**READING TEXT**
+++

Putin Alleges 'Weakness,' Security Gap

In Speech, Russian Leader Blames Siege on Dissolution of the Soviet Union

Agencies September 5, 2004

MOSCOW, Sept. 4 -- President Vladimir Putin declared Saturday that the attack on a school in southern Russia in which more than 340 people were killed was carried out by international terrorists waging a "total, cruel and full-scale war" against the country. He offered a rare acknowledgement of lapses by the security services and vowed not to give in to demands of separatists.

In a 10-minute televised address that was rebroadcast by state-controlled television stations throughout the evening, Putin appealed for a "mobilization of the nation before a common danger." He also said he would take new measures, which he did not detail, to respond to gaps in security and borders exposed by the assault on School No. 1 in the town of Beslan.

Putin did not explicitly mention the war in the separatist region of Chechnya, which borders North Ossetia, where about 1,200 hostages were taken last Wednesday inside the school by Chechen fighters and their allies.

"We showed weakness, and the weak are trampled upon," he said, flanked by a Russian flag and striking a somber tone. "Some want to cut off a juicy morsel from us, while others are helping them."

"We are dealing with direct intervention of international terrorism against Russia, with a total, cruel and full-scale war in which our compatriots die again and again," Putin said. "We cannot but fail to see the obvious. We are dealing here not just with separate actions aimed at frightening us, not just with separate terrorist sorties."

+++

**DATA FOR REVIEW**
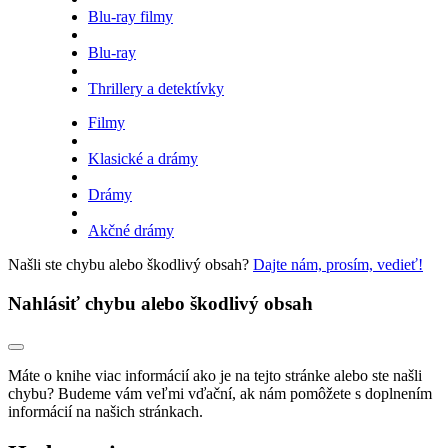
Blu-ray filmy
Blu-ray
Thrillery a detektívky
Filmy
Klasické a drámy
Drámy
Akčné drámy
Našli ste chybu alebo škodlivý obsah?
Dajte nám, prosím, vedieť!
Nahlásiť chybu alebo škodlivý obsah
Máte o knihe viac informácií ako je na tejto stránke alebo ste našli
chybu? Budeme vám veľmi vďační, ak nám pomôžete s doplnením
informácií na našich stránkach.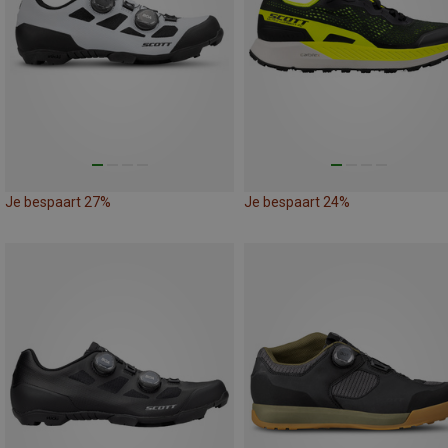
Je bespaart 27%
Je bespaart 24%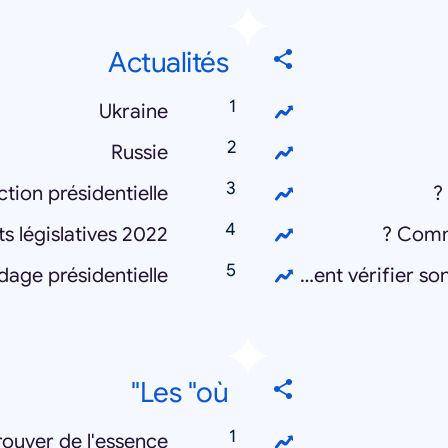
Actualités
Ukraine
Russie
ction présidentielle
ts législatives 2022
Comme
dage présidentielle
Comment vérifier son inscription sur les listes électorales ?
Les "où"
ouver de l'essence ?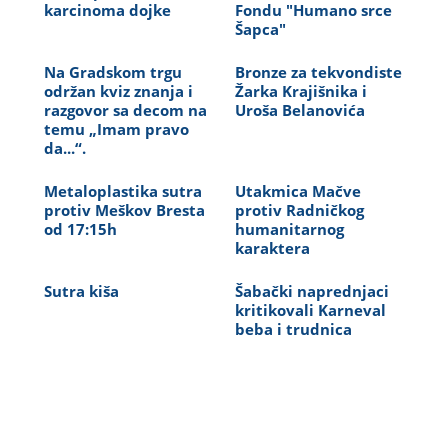
karcinoma dojke
Fondu "Humano srce
Šapca"
Na Gradskom trgu
Bronze za tekvondiste
održan kviz znanja i
Žarka Krajišnika i
razgovor sa decom na
Uroša Belanovića
temu „Imam pravo
da...“.
Metaloplastika sutra
Utakmica Mačve
protiv Meškov Bresta
protiv Radničkog
od 17:15h
humanitarnog
karaktera
Sutra kiša
Šabački naprednjaci
kritikovali Karneval
beba i trudnica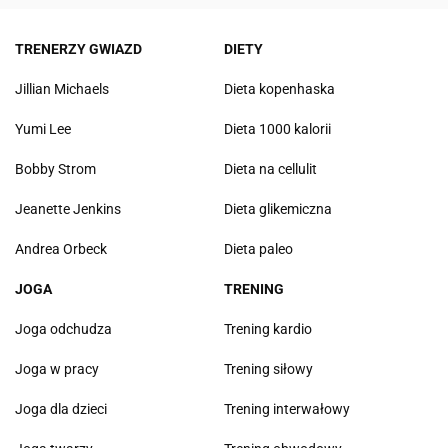
TRENERZY GWIAZD
DIETY
Jillian Michaels
Dieta kopenhaska
Yumi Lee
Dieta 1000 kalorii
Bobby Strom
Dieta na cellulit
Jeanette Jenkins
Dieta glikemiczna
Andrea Orbeck
Dieta paleo
JOGA
TRENING
Joga odchudza
Trening kardio
Joga w pracy
Trening siłowy
Joga dla dzieci
Trening interwałowy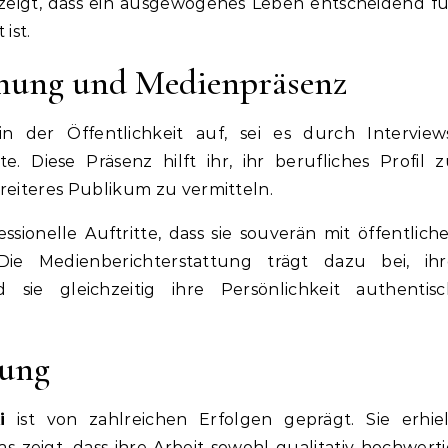
zeigt, dass ein ausgewogenes Leben entscheidend fü
ist.
mung und Medienpräsenz
in der Öffentlichkeit auf, sei es durch Interview
. Diese Präsenz hilft ihr, ihr berufliches Profil 
reiteres Publikum zu vermitteln.
sionelle Auftritte, dass sie souverän mit öffentlich
e Medienberichterstattung trägt dazu bei, ihr
sie gleichzeitig ihre Persönlichkeit authentisc
nung
i
ist von zahlreichen Erfolgen geprägt. Sie erhiel
 zeigt, dass ihre Arbeit sowohl qualitativ hochwert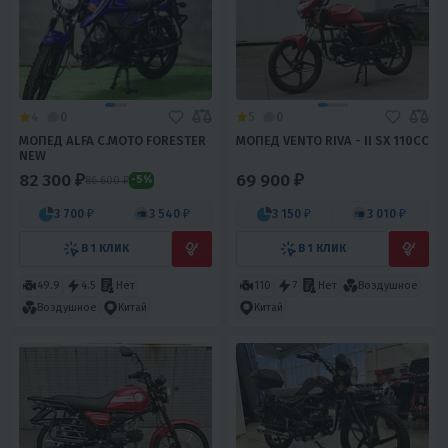
4
0
5
0
МОПЕД ALFA С.МОТО FORESTER
МОПЕД VENTO RIVA - II SX 110CC
NEW
82 300 ₽
69 900 ₽
86 600 ₽
-5%
3 700 ₽
3 540 ₽
3 150 ₽
3 010 ₽
В 1 КЛИК
В 1 КЛИК
49.9
4.5
Нет
110
7
Нет
Воздушное
Воздушное
Китай
Китай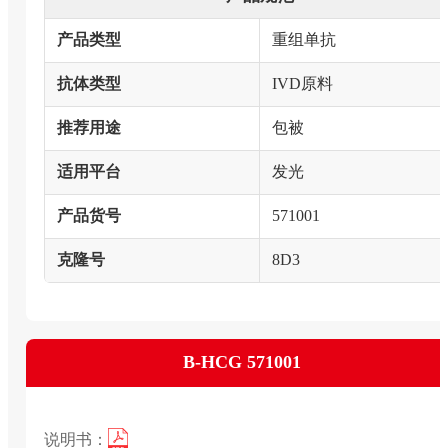
产品类型
重组单抗
抗体类型
IVD原料
推荐用途
包被
适用平台
发光
产品货号
571001
克隆号
8D3
Β-HCG 571001
说明书：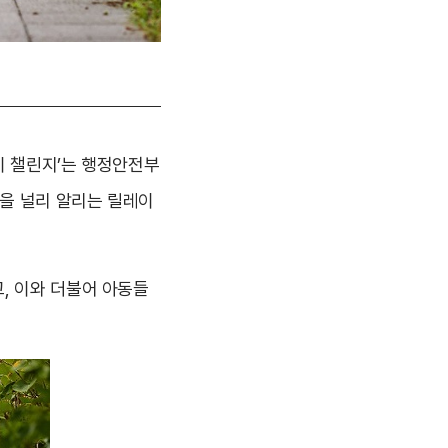
이 챌린지’는 행정안전부
건을 널리 알리는 릴레이
, 이와 더불어 아동들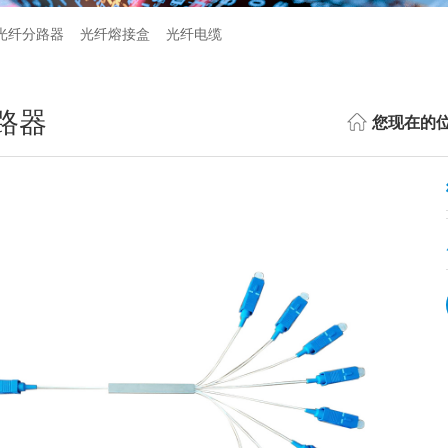
光纤分路器
光纤熔接盒
光纤电缆
路器
您现在的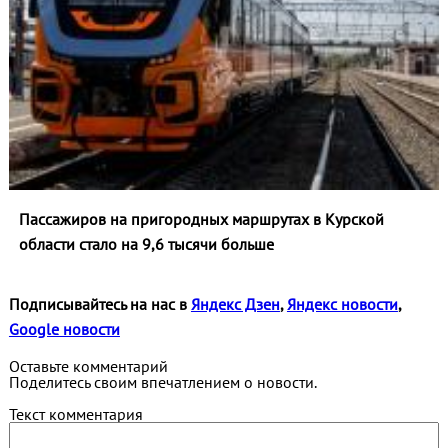
Пассажиров на пригородных маршрутах в Курской
области стало на 9,6 тысячи больше
Подписывайтесь на нас в
Яндекс Дзен
,
Яндекс новости
,
Google новости
Оставьте комментарий
Поделитесь своим впечатлением о новости.
Текст комментария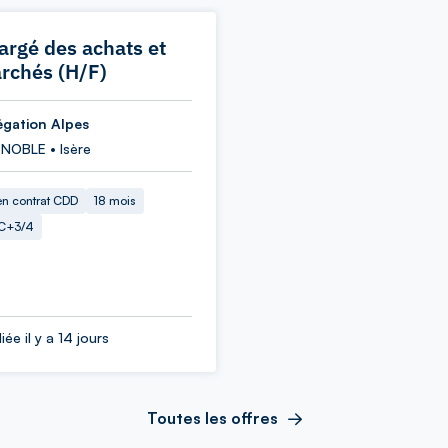
argé des achats et
rchés (H/F)
égation Alpes
NOBLE • Isère
en contrat CDD
18 mois
C+3/4
iée il y a 14 jours
Toutes les offres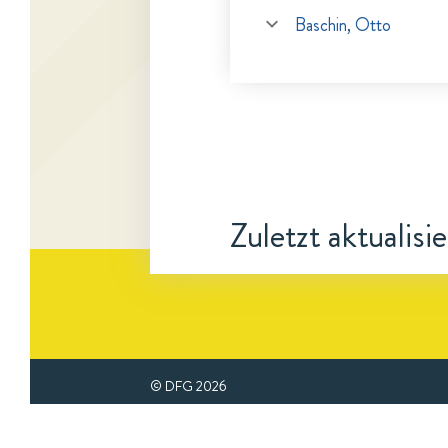
Baschin, Otto
Zuletzt aktualisi
© DFG
2026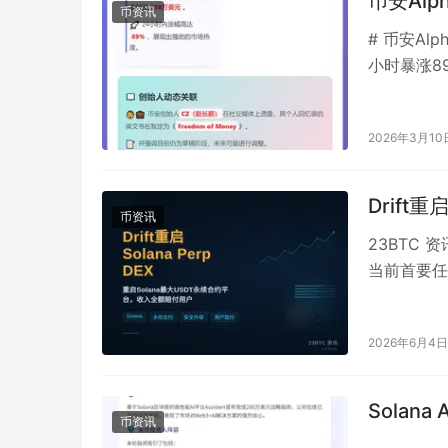
币安Al
币资讯
# 币安Al
小时暴涨89%
2026年3月10
Drift重
币资讯
23BTC 资
当前首要任
启后将成为 
2026年6月4日
Solana
币资讯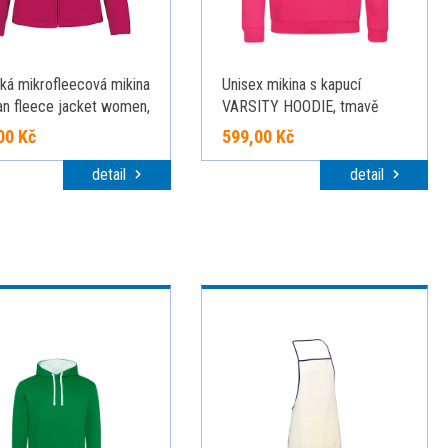
á mikrofleecová mikina
Unisex mikina s kapucí
an fleece jacket women,
VARSITY HOODIE, tmavě
ová, S
růžová/tmavě námořní modrá,
00 Kč
599,00 Kč
velikost M
detail
detail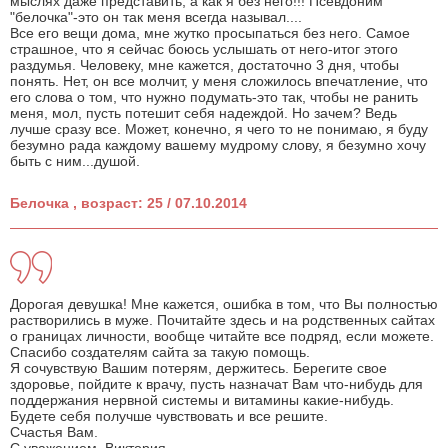
мыслях даже представить, а как я без него!!! Псевдоним
"белочка"-это он так меня всегда называл....
Все его вещи дома, мне жутко просыпаться без него. Самое
страшное, что я сейчас боюсь услышать от него-итог этого
раздумья. Человеку, мне кажется, достаточно 3 дня, чтобы
понять. Нет, он все молчит, у меня сложилось впечатление, что
его слова о том, что нужно подумать-это так, чтобы не ранить
меня, мол, пусть потешит себя надеждой. Но зачем? Ведь
лучше сразу все. Может, конечно, я чего то не понимаю, я буду
безумно рада каждому вашему мудрому слову, я безумно хочу
быть с ним...душой.
Белочка , возраст: 25 / 07.10.2014
Дорогая девушка! Мне кажется, ошибка в том, что Вы полностью
растворились в муже. Почитайте здесь и на родственных сайтах
о границах личности, вообще читайте все подряд, если можете.
Спасибо создателям сайта за такую помощь.
Я сочувствую Вашим потерям, держитесь. Берегите свое
здоровье, пойдите к врачу, пусть назначат Вам что-нибудь для
поддержания нервной системы и витамины какие-нибудь.
Будете себя получше чувствовать и все решите.
Счастья Вам.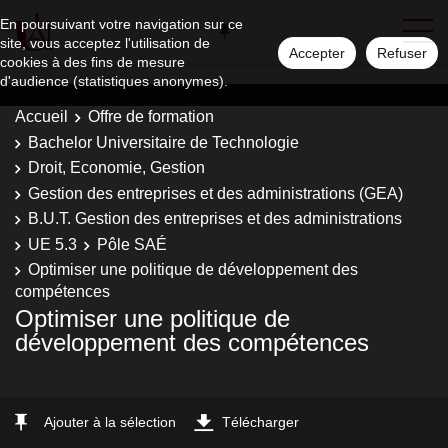
En poursuivant votre navigation sur ce
site, vous acceptez l'utilisation de
Accepter
Refuser
cookies à des fins de mesure
d'audience (statistiques anonymes).
Accueil
Offre de formation
Bachelor Universitaire de Technologie
Droit, Economie, Gestion
Gestion des entreprises et des administrations (GEA)
B.U.T. Gestion des entreprises et des administrations
UE 5.3
Pôle SAÉ
Optimiser une politique de développement des
compétences
Optimiser une politique de
développement des compétences
Ajouter à la sélection
Télécharger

+++

**EXERCISE 1**
Translate this sentence from the article on Putin's speech into Spanish: "Putin did not explicitly mention the war in the separatist region of Chechnya, which borders North Ossetia, where about 1,200 hostages were taken last Wednesday inside the school by Chechen fighters and their allies."
**EXERCISE 2**
Write a continuation of the article on Putin's speech, picking up right after its final sentence.

**ANSWER AREA 1**
Putin no mencionó explícitamente la guerra en la región separatista de Chechenia, que limita con Osetia del Norte, donde unos 1.200 rehenes fueron tomados el miércoles pasado dentro de la escuela por combatientes chechenos y sus aliados.

**ANSWER AREA 2**
At dawn, Putin visited Beslan, where bodies were still being pulled from the school gym. Putin met with local and federal law enforcement officials, his face drawn and tense as he delivered instructions to block the borders of the region, and find all those who participated in the attack. Officials said 26 of the attackers were killed. Before returning to Moscow, Putin also called on a local hospital to offer condolences to victims, but those he visited appeared to be sleeping.

Putin has championed the idea of strengthening the state after the tumult of the 1990s, and has installed officials from the security services in key posts. But in his televised speech, he said the law enforcement authorities had not been ready for the school attack, which appeared to be well-organized.

Putin called for a "fundamentally new approach to the actions of the law enforcement agencies," and promised to try to clean up corruption in the judicial and law enforcement systems. The security services have been embarrassed by a string of attacks by the Chechen fighters and their allies in other Russian regions and the capital.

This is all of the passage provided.